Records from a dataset

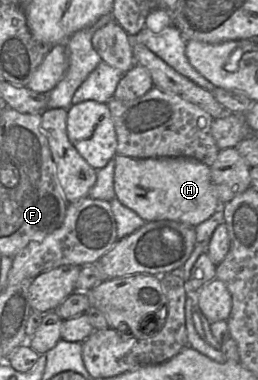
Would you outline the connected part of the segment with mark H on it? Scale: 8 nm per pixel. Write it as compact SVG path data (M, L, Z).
M116 154L114 157L114 191L124 206L136 212L146 222L171 220L196 227L209 219L220 207L210 168L190 157L137 159Z

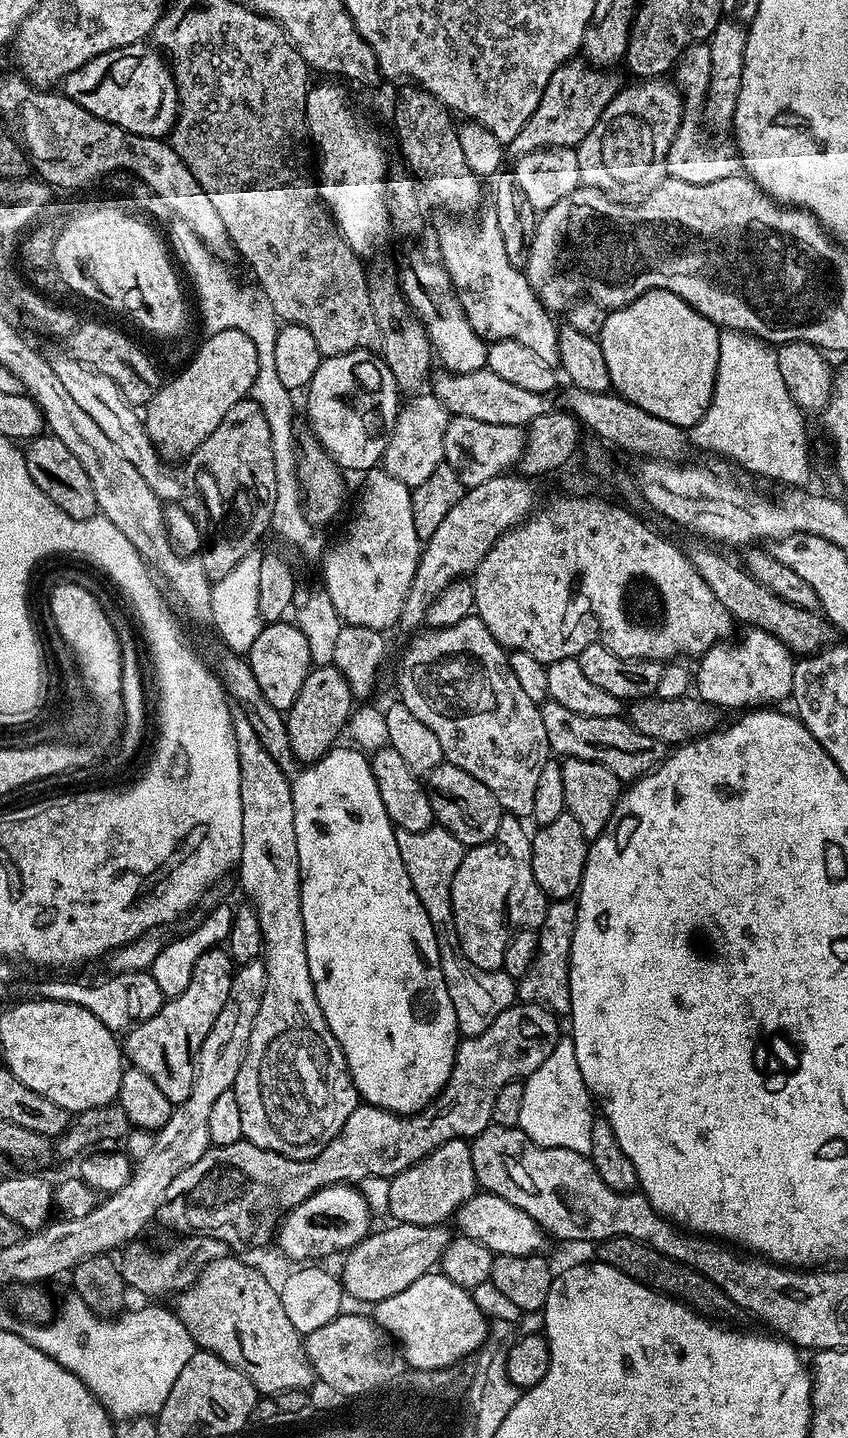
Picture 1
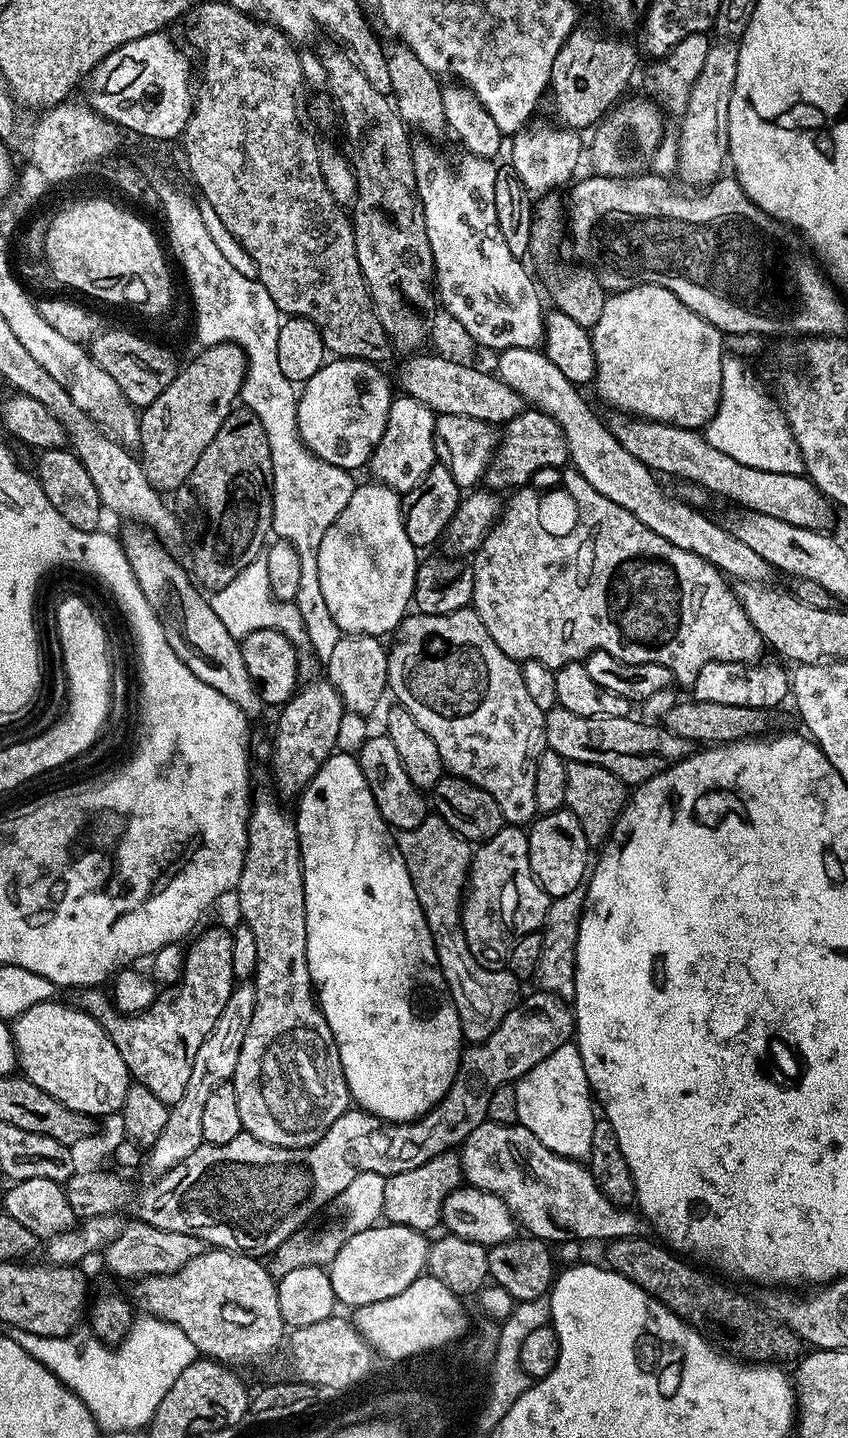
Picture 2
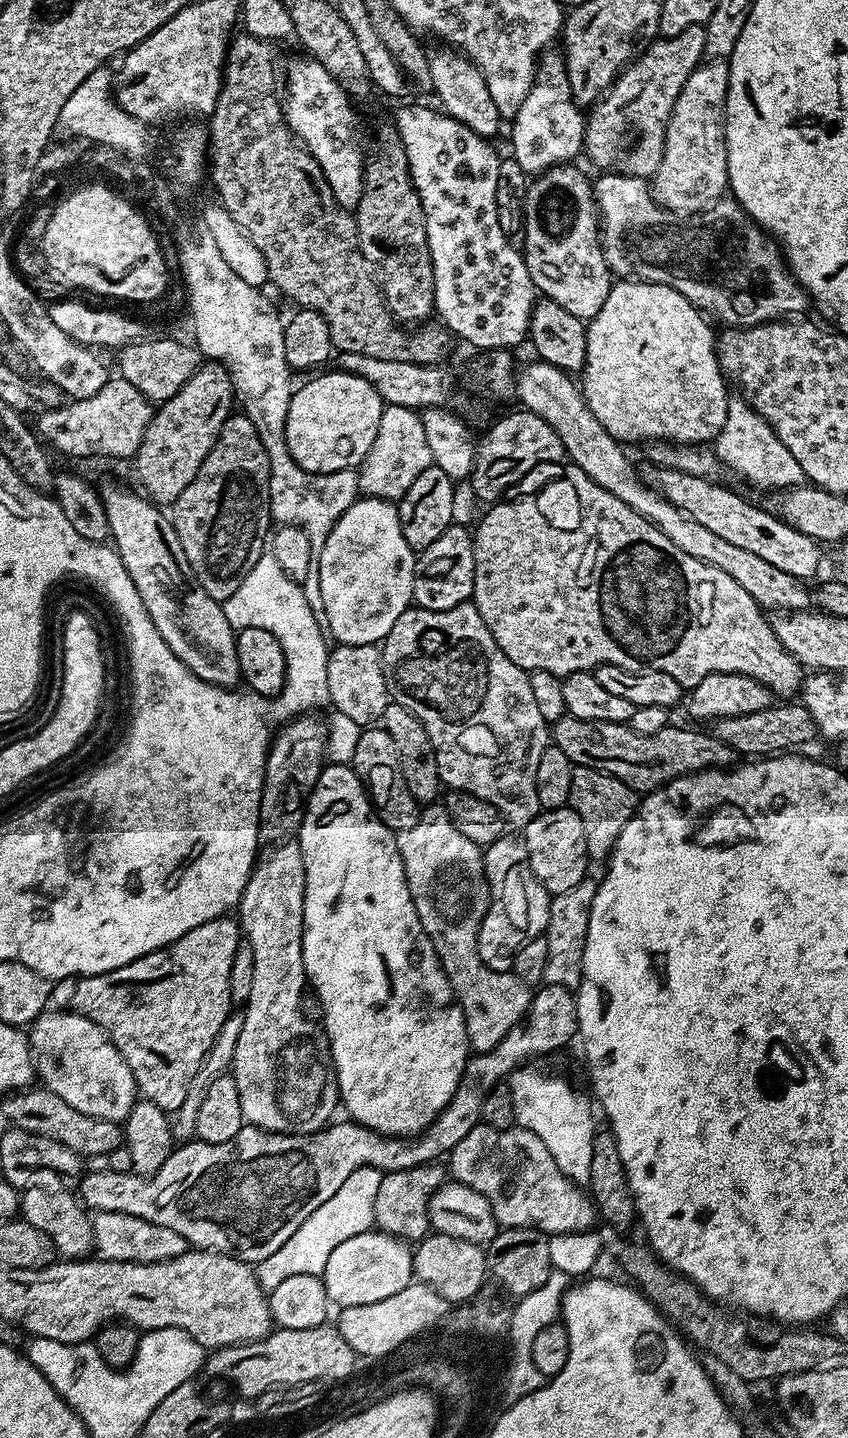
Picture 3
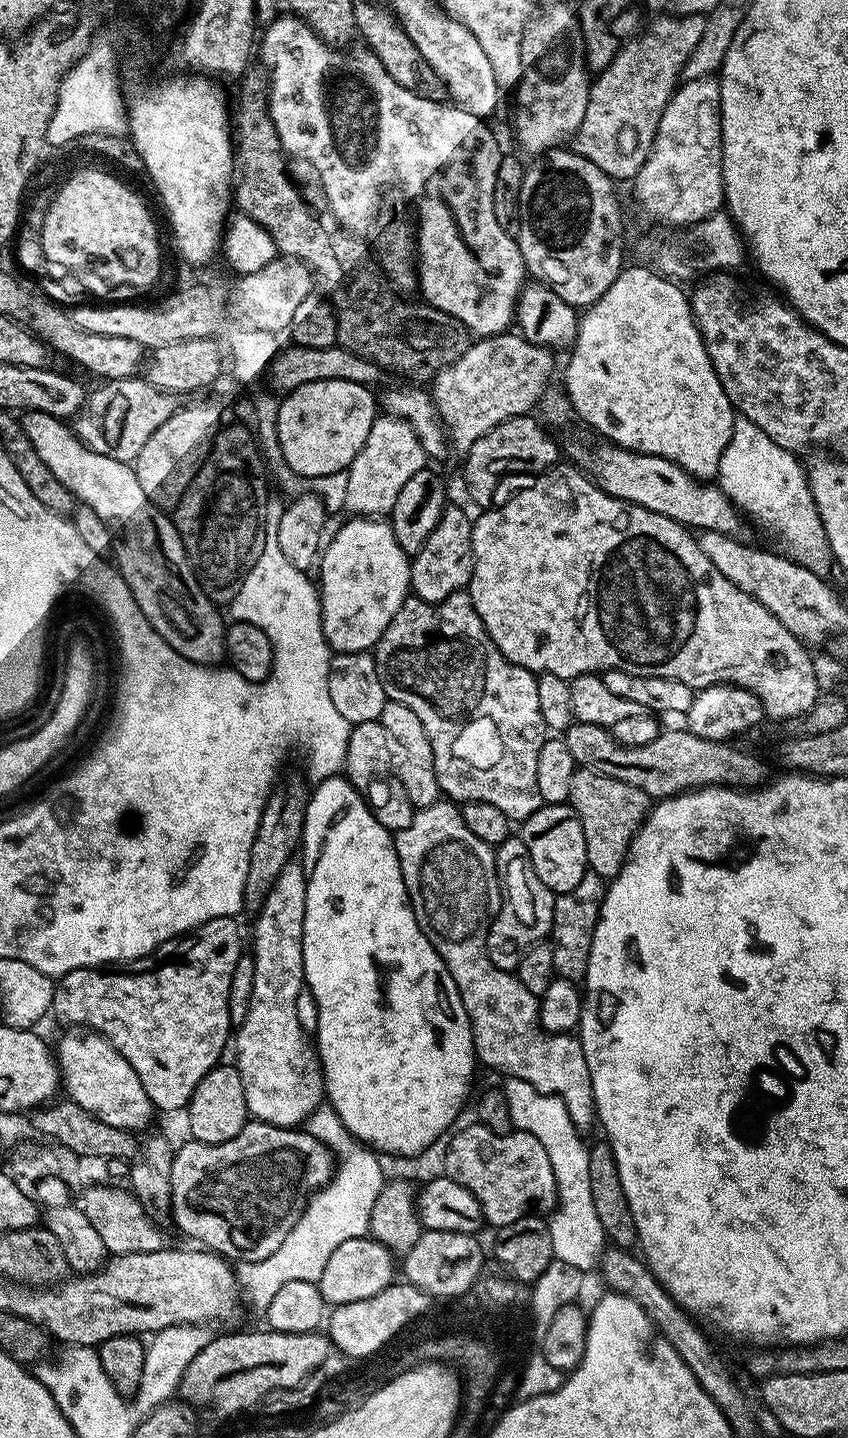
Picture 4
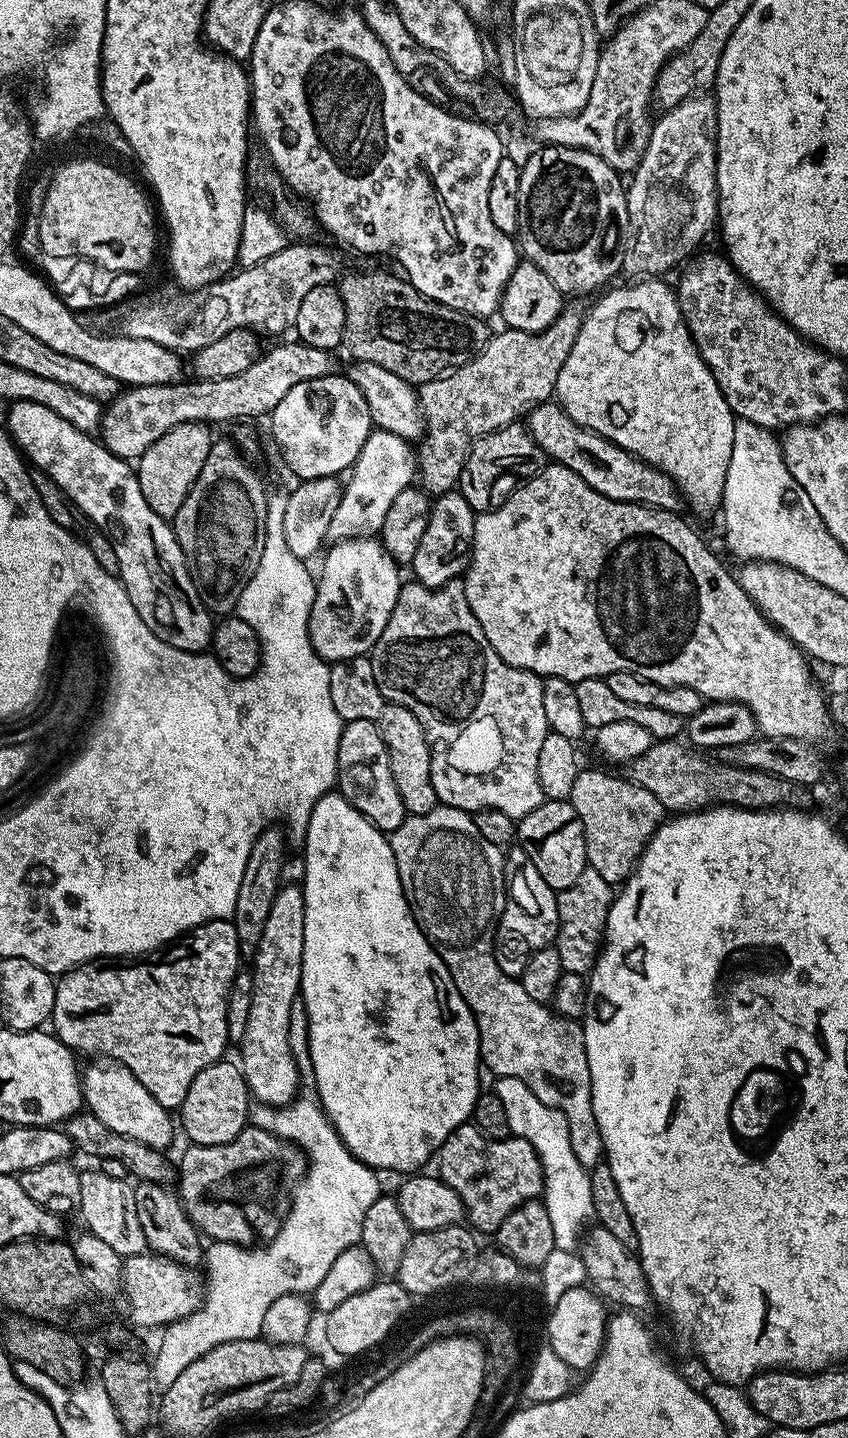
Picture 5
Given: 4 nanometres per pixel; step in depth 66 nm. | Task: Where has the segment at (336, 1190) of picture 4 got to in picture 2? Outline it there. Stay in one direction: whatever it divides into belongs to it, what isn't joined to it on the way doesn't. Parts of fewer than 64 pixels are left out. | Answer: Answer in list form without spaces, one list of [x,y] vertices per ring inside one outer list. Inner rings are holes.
[[[358,1174],[358,1178],[354,1178],[354,1182],[350,1182],[350,1186],[346,1186],[344,1193],[338,1197],[338,1204],[344,1207],[344,1228],[328,1228],[325,1232],[320,1232],[317,1236],[312,1236],[309,1240],[300,1240],[301,1238],[293,1238],[286,1241],[284,1245],[277,1248],[274,1253],[276,1259],[277,1273],[283,1274],[301,1268],[302,1266],[328,1266],[332,1263],[333,1258],[338,1254],[338,1250],[342,1247],[344,1240],[347,1239],[349,1233],[354,1233],[367,1228],[374,1227],[384,1214],[384,1181],[385,1177],[378,1174]]]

Instructions for the task -> Where a record above holds a picture, drop the picture and print the rest exactly.

Response area ->
Would you outline the connected part of the segment with mark H on it? Scale: 8 nm per pixel. Write it as compact SVG path data (M, L, Z).
M116 154L114 157L114 191L124 206L136 212L146 222L171 220L196 227L209 219L220 207L210 168L190 157L137 159Z

Picture 1
Picture 2
Picture 3
Picture 4
Picture 5
Given: 4 nanometres per pixel; step in depth 66 nm. | Task: Where has the segment at (336, 1190) of picture 4 got to in picture 2? Outline it there. Stay in one direction: whatever it divides into belongs to it, what isn't joined to it on the way doesn't. Parts of fewer than 64 pixels are left out. | Answer: Answer in list form without spaces, one list of [x,y] vertices per ring inside one outer list. Inner rings are holes.
[[[358,1174],[358,1178],[354,1178],[354,1182],[350,1182],[350,1186],[346,1186],[344,1193],[338,1197],[338,1204],[344,1207],[344,1228],[328,1228],[325,1232],[320,1232],[317,1236],[312,1236],[309,1240],[300,1240],[301,1238],[293,1238],[286,1241],[284,1245],[277,1248],[274,1253],[276,1259],[277,1273],[283,1274],[301,1268],[302,1266],[328,1266],[332,1263],[333,1258],[338,1254],[338,1250],[342,1247],[344,1240],[347,1239],[349,1233],[354,1233],[367,1228],[374,1227],[384,1214],[384,1181],[385,1177],[378,1174]]]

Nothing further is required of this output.